Energías alternativas para disminuir el impacto ambiental

El nivel de consumo energético va en aumento y la tendencia es buscar fuentes energéticas que logren disminuir la contaminación y el consumo de combustibles fósiles. En Argentina, tanto la industria minera como el Estado, impulsan el desarrollo de fuentes de energía no convencionales. Por ejemplo, la provincia de San Juan ha establecido un protocolo para que los próximos informes de impacto ambiental que las empresas presenten para la licitación de nuevas explotaciones, declaren también proyectos de producción energética alternativa. Si bien aún no está definido el porcentaje de energía alternativa que deberán utilizar los proyectos mineros, es posible que la proporción se establezca en relación a la energía que prevén consumir.

En cuanto a introducir el uso de energías alternativas refiere, la minera Barrick es pionera, implementando la generación de energía eólica en Veladero, y actualmente buscando también emplear la geotermia. Para esta última, una UTE (Unión Transitoria de Empresas), con la participación de EPSE, Geotermia Andina y Barrick, permite el desarrollo de un proyecto con base en Despoblados, Iglesia, localizado a pocos kilómetros de Veladero, en el Valle del Cura. Allí se ha descubierto un centro termal que presentaría la oportunidad de generar energía (de 16 a 20 megavatios) con los vapores debajo de la superficie de la tierra. Si el potencial geotérmico resulta atractivo, el proyecto permitiría abastecer parte de la demanda potencial de energía eléctrica de Veladero y Pascua-Lama.

Actualmente, el generador eólico de Veladero, el más alto del mundo, tiene capacidad para alcanzar una potencia de 2 MW con sus aspas moviéndose entre 3 y 5 metros por segundo, y los 22 grupos generadores de 2.250 HP cada uno, logran la capacidad de producir 23 megawatts. Esta energía limpia asegura un impacto ambiental muy bajo en relación a otras fuentes de energía: 26 veces menos que un generador alimentado a carbón, 21 veces menos que uno de petróleo y 10 veces menos que uno nuclear.

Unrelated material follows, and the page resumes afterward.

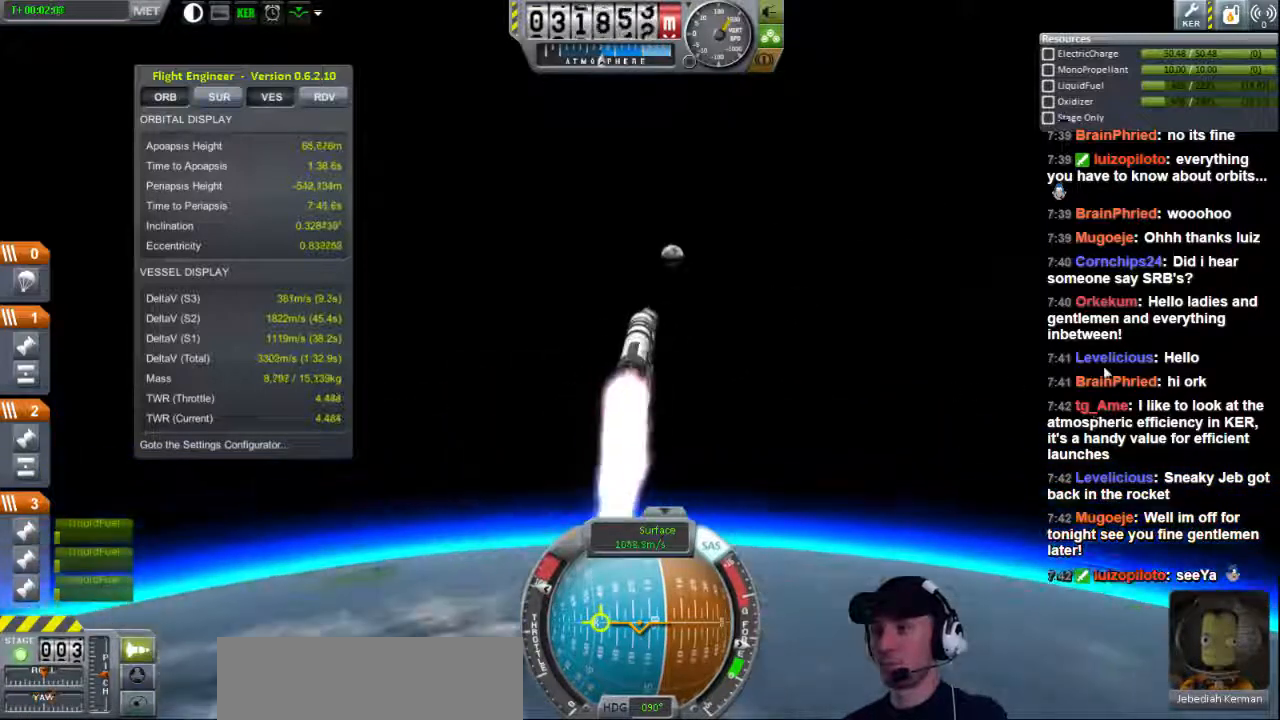
{"keys": [], "events": []}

En El Pachón, todas las instalaciones se autoabastecen de energía eléctrica, utilizando 8 equipos generadores ubicados en los campamentos de La Junta, Casa de Piedra, Julieta (Valle de El Pachón) y María (Valle de Carnicería), que operan en base a diesel (gasoil). Además de los equipos, las instalaciones incluyen sistemas de contención secundaria e instalación eléctrica, con interruptores, llaves térmicas y disyuntores diferenciales distribuidos acorde a los centros de consumo más importantes. Para el futuro, se está evaluando el uso de energía de biomasa, aerogeneradores y también la geotermia.

Otros países, como Chile, también están buscando una mayor generación de energías limpias. Ejemplo de ello es el parque eólico de Punta Colorada donde 10 aerogeneradores aportan 20 Mega watts de energía, y el uso de paneles solares en la mina Zaldívar, ubicada al norte del país vecino.